そして、ついに、スプーンが口の中へ入って来た。どれだけ抗ってもダメだった。カレーが口の中全体に広がり、のどを激しく焼いた。心臓が脈打つたびに、唇が充血していくのがわかる。

だめだ、僕はもう駄目だ。辛すぎる!


「甘いわね」


「なんだと? うちのカレーはとびきり辛いぞ?」


「願いが叶うのは一人だけでしょ? カレーが食べたいと願った、彼の願い事が叶ったんだと思い込んでいるんじゃない? その考えがすっかり甘口カレーなのよ!」


「ど、どういうことだ?」


「願いが聞き届けられたのは、彼じゃなく、私の願い事なのよ。私が願ったのは『そのが叶いますように』ってことよ。可哀そうな男の子が叶えたかった願いを、もう一度叶えてあげて欲しい。あのおとぎ話の真相を聞いたときに、心の底からそう願ったのよ。今、あなたが願った通り、彼はカレーを食べようとしているわ。でも、あなた、本当にそんな願い事でいいの? 500年もここにいて、そんな願いを叶えてしまうの?」


マミコさんの瞳は本当に悲しそうだ、そして優しい。

珍しく、熱弁をふるって店主を説得してくれようとしている。

しかし、どちらにしても、もう、僕はカレーを食べてしまった。どうせ説得するなら、もう少し早くしてほしかった。


「僕の願い事が叶うように、君が願った? ふっ、面白いな。そうか、そういう事ならば、僕の願い事はただ一つだけ……僕はやっと解放されるんだな」


店主がそう言い終わると、突然、店の外でとてつもなく大きな音が轟いた。窓がガタガタと騒ぎ出し、やがて、店中の物が大きな音をたてて揺れだした。

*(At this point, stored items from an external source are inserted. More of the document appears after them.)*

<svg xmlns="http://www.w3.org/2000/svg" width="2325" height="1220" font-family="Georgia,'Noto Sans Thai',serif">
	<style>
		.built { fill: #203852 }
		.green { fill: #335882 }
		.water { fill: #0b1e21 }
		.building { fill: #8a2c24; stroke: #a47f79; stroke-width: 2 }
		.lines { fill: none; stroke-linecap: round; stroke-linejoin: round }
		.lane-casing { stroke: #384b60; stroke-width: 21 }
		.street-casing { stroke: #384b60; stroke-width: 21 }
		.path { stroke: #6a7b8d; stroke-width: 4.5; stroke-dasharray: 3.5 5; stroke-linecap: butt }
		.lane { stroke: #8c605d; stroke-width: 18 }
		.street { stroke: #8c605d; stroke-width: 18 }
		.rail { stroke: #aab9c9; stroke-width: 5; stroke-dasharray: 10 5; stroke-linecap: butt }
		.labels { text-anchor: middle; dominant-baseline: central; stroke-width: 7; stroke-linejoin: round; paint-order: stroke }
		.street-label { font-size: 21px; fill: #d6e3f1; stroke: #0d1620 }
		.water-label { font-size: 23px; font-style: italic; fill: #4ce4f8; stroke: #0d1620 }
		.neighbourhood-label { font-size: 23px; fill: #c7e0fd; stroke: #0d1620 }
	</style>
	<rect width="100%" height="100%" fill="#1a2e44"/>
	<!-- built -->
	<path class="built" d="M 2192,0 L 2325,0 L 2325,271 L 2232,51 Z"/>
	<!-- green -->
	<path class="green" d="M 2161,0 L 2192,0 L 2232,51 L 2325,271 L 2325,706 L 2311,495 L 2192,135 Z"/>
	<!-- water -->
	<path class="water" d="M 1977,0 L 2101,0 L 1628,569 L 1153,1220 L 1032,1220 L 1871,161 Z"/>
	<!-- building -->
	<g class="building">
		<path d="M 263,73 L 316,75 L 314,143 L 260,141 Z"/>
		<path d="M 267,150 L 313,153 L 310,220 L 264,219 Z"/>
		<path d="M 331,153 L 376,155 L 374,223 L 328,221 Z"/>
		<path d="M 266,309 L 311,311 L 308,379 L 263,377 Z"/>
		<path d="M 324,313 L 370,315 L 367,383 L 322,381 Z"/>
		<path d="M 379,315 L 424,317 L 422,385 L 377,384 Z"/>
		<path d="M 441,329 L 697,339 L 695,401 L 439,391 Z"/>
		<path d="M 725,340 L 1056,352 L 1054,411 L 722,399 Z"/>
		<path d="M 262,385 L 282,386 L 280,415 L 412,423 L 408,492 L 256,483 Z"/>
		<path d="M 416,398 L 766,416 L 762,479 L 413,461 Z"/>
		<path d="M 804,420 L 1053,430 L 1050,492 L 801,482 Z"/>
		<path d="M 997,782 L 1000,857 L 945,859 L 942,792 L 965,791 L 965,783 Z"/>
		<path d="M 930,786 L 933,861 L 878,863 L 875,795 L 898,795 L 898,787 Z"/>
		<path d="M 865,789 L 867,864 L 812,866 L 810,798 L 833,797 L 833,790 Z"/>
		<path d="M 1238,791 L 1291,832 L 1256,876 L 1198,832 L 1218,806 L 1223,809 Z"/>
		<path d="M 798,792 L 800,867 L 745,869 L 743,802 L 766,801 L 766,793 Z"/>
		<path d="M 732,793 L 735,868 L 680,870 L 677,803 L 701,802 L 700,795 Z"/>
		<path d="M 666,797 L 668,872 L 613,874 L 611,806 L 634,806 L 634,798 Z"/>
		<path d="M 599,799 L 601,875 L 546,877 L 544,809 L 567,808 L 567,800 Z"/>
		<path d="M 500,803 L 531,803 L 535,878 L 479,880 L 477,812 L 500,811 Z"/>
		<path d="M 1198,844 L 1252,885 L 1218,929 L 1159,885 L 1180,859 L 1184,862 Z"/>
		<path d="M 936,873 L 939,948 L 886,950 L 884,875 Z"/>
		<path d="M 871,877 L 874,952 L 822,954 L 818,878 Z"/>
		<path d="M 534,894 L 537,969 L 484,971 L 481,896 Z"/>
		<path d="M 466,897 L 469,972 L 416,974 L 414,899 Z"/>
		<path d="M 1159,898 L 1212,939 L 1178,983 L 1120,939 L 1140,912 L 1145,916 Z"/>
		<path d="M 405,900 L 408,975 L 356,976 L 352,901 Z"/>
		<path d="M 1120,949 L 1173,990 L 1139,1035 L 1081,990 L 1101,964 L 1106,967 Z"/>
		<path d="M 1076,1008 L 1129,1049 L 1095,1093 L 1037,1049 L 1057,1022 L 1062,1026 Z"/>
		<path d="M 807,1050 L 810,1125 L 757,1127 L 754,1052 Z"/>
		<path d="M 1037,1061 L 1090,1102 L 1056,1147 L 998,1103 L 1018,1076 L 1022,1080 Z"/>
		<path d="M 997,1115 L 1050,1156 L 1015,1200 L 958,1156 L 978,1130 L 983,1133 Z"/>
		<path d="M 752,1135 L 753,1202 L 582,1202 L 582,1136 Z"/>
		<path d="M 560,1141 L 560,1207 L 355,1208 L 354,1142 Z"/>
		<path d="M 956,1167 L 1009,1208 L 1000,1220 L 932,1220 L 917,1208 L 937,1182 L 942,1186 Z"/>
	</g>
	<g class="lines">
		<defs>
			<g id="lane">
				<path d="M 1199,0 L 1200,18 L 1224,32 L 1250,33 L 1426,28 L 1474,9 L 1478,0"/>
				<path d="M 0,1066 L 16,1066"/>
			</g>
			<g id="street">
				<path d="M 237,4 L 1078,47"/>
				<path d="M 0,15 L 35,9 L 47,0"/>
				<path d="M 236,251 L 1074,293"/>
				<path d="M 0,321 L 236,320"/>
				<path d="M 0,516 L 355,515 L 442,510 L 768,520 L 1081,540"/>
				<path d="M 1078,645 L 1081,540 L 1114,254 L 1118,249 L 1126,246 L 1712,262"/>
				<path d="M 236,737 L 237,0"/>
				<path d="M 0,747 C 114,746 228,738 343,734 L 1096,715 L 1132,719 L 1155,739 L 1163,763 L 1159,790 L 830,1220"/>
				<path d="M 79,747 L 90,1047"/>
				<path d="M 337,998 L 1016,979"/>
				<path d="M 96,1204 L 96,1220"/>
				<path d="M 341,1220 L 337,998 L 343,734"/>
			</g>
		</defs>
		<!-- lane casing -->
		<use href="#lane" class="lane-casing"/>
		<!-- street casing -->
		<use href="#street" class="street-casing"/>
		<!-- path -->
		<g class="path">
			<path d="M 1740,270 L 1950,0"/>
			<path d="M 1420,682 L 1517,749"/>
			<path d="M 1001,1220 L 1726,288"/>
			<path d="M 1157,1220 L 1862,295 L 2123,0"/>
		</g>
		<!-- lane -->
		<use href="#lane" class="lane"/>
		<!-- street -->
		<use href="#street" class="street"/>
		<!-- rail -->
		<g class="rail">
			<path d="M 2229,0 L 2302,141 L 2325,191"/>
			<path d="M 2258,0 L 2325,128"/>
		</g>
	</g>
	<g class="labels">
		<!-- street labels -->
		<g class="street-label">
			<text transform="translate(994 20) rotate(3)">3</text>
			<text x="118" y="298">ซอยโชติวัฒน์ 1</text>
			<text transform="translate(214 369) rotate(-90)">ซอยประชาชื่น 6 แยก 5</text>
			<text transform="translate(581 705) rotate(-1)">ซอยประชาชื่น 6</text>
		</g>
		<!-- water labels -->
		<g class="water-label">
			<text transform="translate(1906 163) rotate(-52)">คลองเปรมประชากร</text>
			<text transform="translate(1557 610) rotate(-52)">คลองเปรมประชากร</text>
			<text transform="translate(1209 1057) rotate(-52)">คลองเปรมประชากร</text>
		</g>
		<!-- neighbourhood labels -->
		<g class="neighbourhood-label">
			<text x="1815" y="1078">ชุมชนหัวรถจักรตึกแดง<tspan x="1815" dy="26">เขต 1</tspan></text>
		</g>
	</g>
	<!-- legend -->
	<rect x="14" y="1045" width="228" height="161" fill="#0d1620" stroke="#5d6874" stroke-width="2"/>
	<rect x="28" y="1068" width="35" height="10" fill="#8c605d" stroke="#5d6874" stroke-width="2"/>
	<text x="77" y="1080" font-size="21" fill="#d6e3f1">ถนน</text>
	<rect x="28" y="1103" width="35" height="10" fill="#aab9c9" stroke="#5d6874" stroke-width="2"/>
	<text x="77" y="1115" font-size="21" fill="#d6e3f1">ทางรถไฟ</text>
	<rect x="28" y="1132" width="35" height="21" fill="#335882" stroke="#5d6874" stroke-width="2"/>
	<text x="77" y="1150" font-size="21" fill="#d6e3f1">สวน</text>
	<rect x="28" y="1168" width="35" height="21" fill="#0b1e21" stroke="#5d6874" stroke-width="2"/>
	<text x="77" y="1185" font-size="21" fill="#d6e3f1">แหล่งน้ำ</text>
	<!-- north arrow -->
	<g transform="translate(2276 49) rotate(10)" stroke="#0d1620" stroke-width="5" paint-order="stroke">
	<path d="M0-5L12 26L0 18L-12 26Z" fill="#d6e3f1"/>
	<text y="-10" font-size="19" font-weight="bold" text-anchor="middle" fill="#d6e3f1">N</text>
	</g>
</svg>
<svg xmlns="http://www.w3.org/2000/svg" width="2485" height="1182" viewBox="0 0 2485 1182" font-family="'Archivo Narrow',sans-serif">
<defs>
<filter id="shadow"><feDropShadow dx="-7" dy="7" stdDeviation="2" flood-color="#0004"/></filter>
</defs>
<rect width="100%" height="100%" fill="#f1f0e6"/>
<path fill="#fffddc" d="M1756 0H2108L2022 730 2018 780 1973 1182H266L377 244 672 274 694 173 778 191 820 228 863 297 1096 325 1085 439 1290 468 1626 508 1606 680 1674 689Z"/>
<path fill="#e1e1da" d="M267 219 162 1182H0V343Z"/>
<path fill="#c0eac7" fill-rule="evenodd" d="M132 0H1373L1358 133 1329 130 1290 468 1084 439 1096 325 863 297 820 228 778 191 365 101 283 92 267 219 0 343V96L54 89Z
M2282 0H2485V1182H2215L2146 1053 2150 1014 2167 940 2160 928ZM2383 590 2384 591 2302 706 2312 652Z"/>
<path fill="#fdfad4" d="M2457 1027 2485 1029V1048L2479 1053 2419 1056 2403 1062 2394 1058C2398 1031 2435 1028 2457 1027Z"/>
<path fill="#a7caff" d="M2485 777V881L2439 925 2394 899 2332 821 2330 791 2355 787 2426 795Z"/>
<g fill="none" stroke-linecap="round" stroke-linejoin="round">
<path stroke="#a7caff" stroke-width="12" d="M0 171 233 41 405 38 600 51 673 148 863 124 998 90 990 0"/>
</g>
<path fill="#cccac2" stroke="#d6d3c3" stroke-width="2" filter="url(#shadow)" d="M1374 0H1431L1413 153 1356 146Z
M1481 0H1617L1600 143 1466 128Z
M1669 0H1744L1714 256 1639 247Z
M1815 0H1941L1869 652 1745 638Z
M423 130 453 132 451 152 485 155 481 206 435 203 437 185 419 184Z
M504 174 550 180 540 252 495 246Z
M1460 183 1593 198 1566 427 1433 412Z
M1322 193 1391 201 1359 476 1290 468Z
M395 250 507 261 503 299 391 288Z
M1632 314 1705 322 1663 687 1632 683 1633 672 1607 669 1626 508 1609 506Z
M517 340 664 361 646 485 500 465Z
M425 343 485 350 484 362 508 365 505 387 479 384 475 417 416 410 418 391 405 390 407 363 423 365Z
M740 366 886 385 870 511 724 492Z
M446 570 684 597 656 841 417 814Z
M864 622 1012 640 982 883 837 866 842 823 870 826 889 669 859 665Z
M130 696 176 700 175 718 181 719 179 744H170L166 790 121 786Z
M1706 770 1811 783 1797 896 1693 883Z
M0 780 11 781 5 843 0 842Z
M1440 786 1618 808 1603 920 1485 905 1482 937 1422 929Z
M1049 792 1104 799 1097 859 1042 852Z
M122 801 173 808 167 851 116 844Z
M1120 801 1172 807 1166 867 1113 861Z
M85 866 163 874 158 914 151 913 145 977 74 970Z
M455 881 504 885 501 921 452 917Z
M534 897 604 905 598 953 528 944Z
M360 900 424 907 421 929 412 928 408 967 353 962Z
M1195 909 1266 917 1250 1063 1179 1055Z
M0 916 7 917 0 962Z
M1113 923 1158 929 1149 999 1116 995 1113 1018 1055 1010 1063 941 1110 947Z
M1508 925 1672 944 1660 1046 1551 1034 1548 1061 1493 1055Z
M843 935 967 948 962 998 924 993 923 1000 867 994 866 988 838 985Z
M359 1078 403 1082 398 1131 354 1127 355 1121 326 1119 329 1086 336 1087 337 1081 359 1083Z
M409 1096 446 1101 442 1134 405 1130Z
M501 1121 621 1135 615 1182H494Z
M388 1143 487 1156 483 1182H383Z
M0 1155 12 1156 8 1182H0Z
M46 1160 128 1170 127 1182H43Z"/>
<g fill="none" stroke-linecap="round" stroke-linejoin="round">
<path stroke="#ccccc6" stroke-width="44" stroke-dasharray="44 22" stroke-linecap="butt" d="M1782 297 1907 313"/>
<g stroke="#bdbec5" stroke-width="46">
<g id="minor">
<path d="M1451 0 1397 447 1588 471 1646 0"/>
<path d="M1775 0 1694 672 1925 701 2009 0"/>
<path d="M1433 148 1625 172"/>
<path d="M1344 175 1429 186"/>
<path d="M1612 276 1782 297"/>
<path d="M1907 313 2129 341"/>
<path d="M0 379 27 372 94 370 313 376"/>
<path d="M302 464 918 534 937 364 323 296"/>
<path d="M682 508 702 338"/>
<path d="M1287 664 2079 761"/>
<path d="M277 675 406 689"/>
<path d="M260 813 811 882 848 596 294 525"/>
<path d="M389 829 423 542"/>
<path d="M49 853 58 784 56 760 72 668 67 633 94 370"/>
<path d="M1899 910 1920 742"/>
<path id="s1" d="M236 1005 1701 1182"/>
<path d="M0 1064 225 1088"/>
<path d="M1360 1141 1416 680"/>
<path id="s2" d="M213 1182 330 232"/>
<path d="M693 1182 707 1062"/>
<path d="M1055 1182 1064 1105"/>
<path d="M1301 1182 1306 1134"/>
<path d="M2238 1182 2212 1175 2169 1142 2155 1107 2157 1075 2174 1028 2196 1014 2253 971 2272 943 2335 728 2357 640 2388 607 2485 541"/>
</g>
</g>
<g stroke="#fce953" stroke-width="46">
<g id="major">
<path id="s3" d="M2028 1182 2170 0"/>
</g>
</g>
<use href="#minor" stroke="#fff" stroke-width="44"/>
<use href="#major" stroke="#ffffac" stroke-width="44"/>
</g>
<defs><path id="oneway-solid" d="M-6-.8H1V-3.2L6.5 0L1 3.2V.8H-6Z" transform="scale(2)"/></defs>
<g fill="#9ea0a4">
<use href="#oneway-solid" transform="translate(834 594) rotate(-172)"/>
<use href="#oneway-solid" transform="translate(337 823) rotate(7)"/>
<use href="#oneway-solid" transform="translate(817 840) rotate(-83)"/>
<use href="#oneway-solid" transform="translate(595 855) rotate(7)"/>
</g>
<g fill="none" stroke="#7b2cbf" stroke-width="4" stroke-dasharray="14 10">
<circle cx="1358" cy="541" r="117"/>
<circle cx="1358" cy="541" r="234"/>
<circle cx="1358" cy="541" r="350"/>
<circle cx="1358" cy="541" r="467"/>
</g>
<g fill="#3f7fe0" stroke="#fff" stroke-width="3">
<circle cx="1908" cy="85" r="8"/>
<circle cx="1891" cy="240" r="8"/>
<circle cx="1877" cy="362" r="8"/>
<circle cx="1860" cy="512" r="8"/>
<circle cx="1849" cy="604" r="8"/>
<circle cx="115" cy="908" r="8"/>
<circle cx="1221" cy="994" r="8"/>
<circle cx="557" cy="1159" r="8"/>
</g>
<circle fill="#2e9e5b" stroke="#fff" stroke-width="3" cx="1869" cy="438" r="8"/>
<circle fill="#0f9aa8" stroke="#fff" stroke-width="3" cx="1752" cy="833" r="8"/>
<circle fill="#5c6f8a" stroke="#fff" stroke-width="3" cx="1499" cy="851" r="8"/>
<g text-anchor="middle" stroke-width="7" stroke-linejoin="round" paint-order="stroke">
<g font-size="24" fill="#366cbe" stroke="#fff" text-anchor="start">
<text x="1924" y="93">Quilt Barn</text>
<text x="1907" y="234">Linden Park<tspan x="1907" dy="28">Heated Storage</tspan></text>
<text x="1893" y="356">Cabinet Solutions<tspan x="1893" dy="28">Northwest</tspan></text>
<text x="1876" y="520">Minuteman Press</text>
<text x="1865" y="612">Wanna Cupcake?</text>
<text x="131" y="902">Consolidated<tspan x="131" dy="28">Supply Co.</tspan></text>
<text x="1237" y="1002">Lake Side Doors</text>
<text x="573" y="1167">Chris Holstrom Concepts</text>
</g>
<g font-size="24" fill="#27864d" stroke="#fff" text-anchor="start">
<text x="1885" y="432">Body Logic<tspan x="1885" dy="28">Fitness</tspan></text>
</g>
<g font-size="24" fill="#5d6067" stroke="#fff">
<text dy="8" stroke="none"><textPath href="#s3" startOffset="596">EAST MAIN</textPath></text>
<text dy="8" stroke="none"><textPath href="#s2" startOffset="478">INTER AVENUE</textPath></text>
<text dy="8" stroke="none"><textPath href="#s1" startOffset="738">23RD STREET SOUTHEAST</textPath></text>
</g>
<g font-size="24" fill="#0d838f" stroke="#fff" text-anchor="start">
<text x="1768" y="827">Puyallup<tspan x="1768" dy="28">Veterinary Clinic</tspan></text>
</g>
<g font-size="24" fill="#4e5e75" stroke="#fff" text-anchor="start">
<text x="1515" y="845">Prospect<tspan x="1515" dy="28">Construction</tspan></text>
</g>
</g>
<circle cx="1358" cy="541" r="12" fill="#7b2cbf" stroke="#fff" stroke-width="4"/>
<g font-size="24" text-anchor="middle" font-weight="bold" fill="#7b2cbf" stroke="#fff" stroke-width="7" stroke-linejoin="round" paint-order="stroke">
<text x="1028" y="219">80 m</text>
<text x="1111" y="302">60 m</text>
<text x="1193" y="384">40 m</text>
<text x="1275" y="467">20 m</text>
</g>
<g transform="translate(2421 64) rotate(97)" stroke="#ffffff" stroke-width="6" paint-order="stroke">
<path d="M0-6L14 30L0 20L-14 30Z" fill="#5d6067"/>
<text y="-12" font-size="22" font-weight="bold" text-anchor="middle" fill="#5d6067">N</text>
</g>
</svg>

地震だと思ったが、窓の外を見ると、原因がわかりやすく暴れていた。

湖の水が竜巻のように巻き上がり、とんでもない量の水を、この店に向かって叩きつけている。そのたびに、ドゴンドゴンと大きな音とともに、店が揺れている。

ついに、その水柱が、入り口のドアを直撃した。ドアを粉砕して店内へ押し入ってきた水柱は、僕らもろとも飲み込んでしまうのかと思ったら、あっという間に店主だけを飲み込むと、反対側の窓から店主ごと飛び出していった。

急いで店の外へ水柱と店主を追いかけていくと、ざんざんと叩きつける水の塊をまき散らし、ぐるぐると店の周りをとぐろを巻くように回りながら、上空へ登っていく。


「これって、龍なの? 初めて見たわ」


ずぶ濡れになりながら、マミコさんがそう呟いて、僕も初めて気が付いた。

水柱の正体は龍なのだ。龍は、上空をぐるぐると舞い踊り、店主をその体内に含んだまま、轟音ともに段々と上空へ遠ざかっていった。

小さくなっていく龍が、やがて見えなくなってしまっても、僕ら二人は、しばらく呆然として、湖面が元のように静まり返るのを、ただ見守った。


「これって一体どういう事?」


「あのカレー屋さんは、ずっと後悔していたんだと思うよ。自分の犯した罪にさいなまれながら、500年間もね、勘違いなんだけど」


「勘違い?」


「そうよ、あなた、死んでないでしょう? 毒入りカレー何て、真っ赤な嘘、ううん、真っ青になるぐらいの勘違いなのよ。あのガラスの便に詰められていたのは、オニノコゴロシという超激辛の香辛料よ。500年前は大量に食べれば死ぬと言われていたかもしれないけれどね、今じゃ、この町の特産品なんでしょ?」


「ええっ? じゃ、じゃあ、勘違いをしたまま、500年もここに留まってしまっていたの? 可哀そうに……。それにしても、よく本当のことが分かったね、マミコさん」

「私の名前はマミコ。真実の子と書いて真実子マミコっていうのよ。なんぴとたりとも、私の目はごまかせない!」


「そうだった、そうだたね、真実子さん」


「ところで、あなたの願い事は叶わなかったのね、カレーを食べたいってすごく望んでいたんでしょ?」


「ああ、それね? 実はさ、昨日の晩御飯もカレーだったんだよね」


僕は、願い事を唱えながら、そういえば昨日もカレーだったなと思いだして、少し萎えた。しばらく、カレーはいらないかな。